C. LA RÉFORME DE 1992 REDÉFINIT LE DOCKER PAR SON CONTRAT DE TRAVAIL ET PROGRAMME LA FIN DU RÉGIME D'INTERMITTENCE

Pour mettre fin aux dysfonctionnements, le statut des dockers a été profondément réformé par la loi n° 92-496 du 9 juin 1992 (réforme dite Le Drian), qui organise l' extinction progressive du régime de l'intermittence et son remplacement par la mensualisation des dockers professionnels .

Cette réforme autorise le recrutement de dockers par des entreprises de manutention portuaire grâce à des contrats de travail de droit commun . Le texte précise que la majorité des ouvriers dockers doivent être des salariés permanents, liés aux entreprises de manutention par un contrat de travail à durée indéterminée .

Par ailleurs, la liberté d'embauche de l'employeur est limitée par un double système de priorité d'embauche : d'une part, les ouvriers dockers ont, dans leur ensemble, priorité sur d'autres personnels, pour effectuer des travaux de manutention définis par décret ; d'autre part, les dockers professionnels mensualisés bénéficient d'une priorité d'embauche sur les dockers professionnels intermittents, qui eux-mêmes bénéficient d'une priorité d'embauche sur les dockers occasionnels.

En effet, à côté de ces dockers professionnels mensualisés subsistent des dockers professionnels intermittents , titulaires de la carte professionnelle au 1 er janvier 1992, qui bénéficient d'un régime transitoire : s'ils le souhaitent, ils peuvent continuer à travailler à la vacation, et s'ils choisissent la mensualisation, ils conservent la carte G, qui leur permet de revenir au régime de l'intermittence (en cas de licenciement économique, par exemple).
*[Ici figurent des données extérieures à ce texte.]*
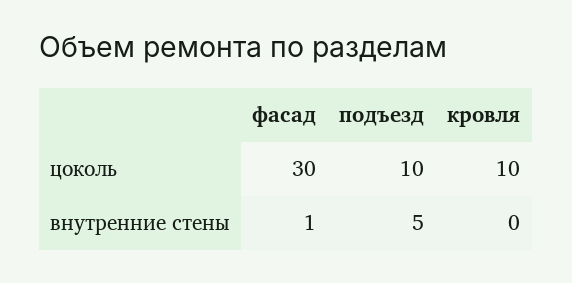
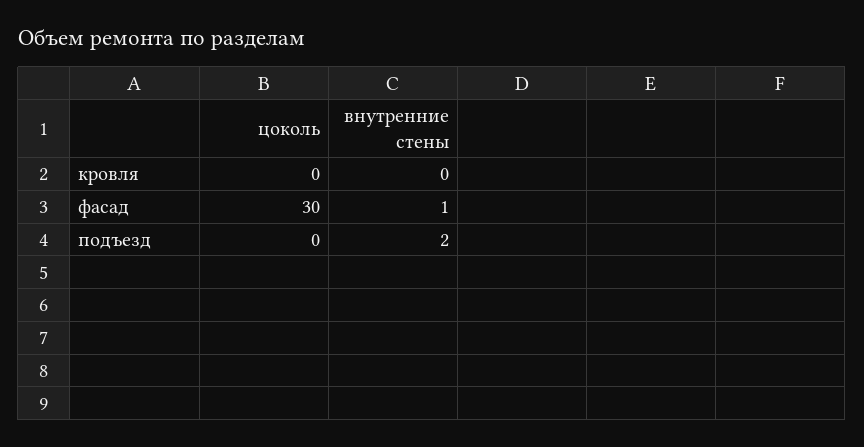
  {
    "фасад": {
      "цоколь": 30,
      "внутренние стены": 1
    },
    "подъезд": {
-     "цоколь": 10,
+     "цоколь": 0,
-     "внутренние стены": 5
+     "внутренние стены": 2
    },
    "кровля": {
-     "цоколь": 10,
+     "цоколь": 0,
      "внутренние стены": 0
    }
  }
La catégorie des dockers occasionnels est également maintenue, ceux-ci étant désormais embauchés par le biais de « CDD d'usage constant » définis par le 3° de l'article L. 1242-2 du code du travail.

La loi du 9 juin 1992 organise également une « dépéréquation » du financement des indemnités de garantie pour les ouvriers intermittents restants qui font désormais l'objet d'un financement patronal strictement local afin de responsabiliser chaque place portuaire 2 ( * ) . Le recouvrement de la contribution est assuré par les BMCO qui continuent à exercer, pour les dockers intermittents, les fonctions qui leur avaient été attribuées en 1947. En revanche, les dockers mensualisés ne relèvent plus de la CAINAGOD ni des BCMO .

Enfin, la loi du 9 juin 1992 impose l'élaboration d'une convention collective , spécifique au secteur de la manutention portuaire, à finaliser au plus tard le 31 décembre 1993. Cette convention collective, véritable ciment de la profession, a été négociée en 28 séances de travail entre le 25 septembre 1992 et le 31 décembre 1993.

Au final, cette réforme, qui fait basculer les dockers d'une position statutaire vers le contrat de droit commun , a été globalement menée à son terme. Seul le port de Marseille conserve un bastion de dockers intermittents. Le nombre de dockers a été divisé par deux depuis 1992, ce qui a permis au secteur de réaliser des gains de productivité importants, toutefois au prix de plans sociaux onéreux (en moyenne 125 000 euros pour le départ d'un docker).

Aujourd'hui, on dénombre 3 997 dockers professionnels mensualisés (au lieu de 8 000 avant la réforme de 1992), dont près de 60 % ne sont pas issus de l'intermittence, signe d'un rajeunissement de la pyramide des âges. Il ne reste plus que 136 dockers intermittents, dont 62 en activité. Du fait des départs en retraite, la fin du régime de l'intermittence se profile à l'échéance de 2018 . La catégorie des dockers occasionnels regroupe quant à elle environ 700 personnes.


* 2 Le montant de l'indemnité de garantie reste fixé au niveau national mais le taux de la cotisation imposée aux employeurs est désormais fixé port par port (article L. 5343-12 du code des transports).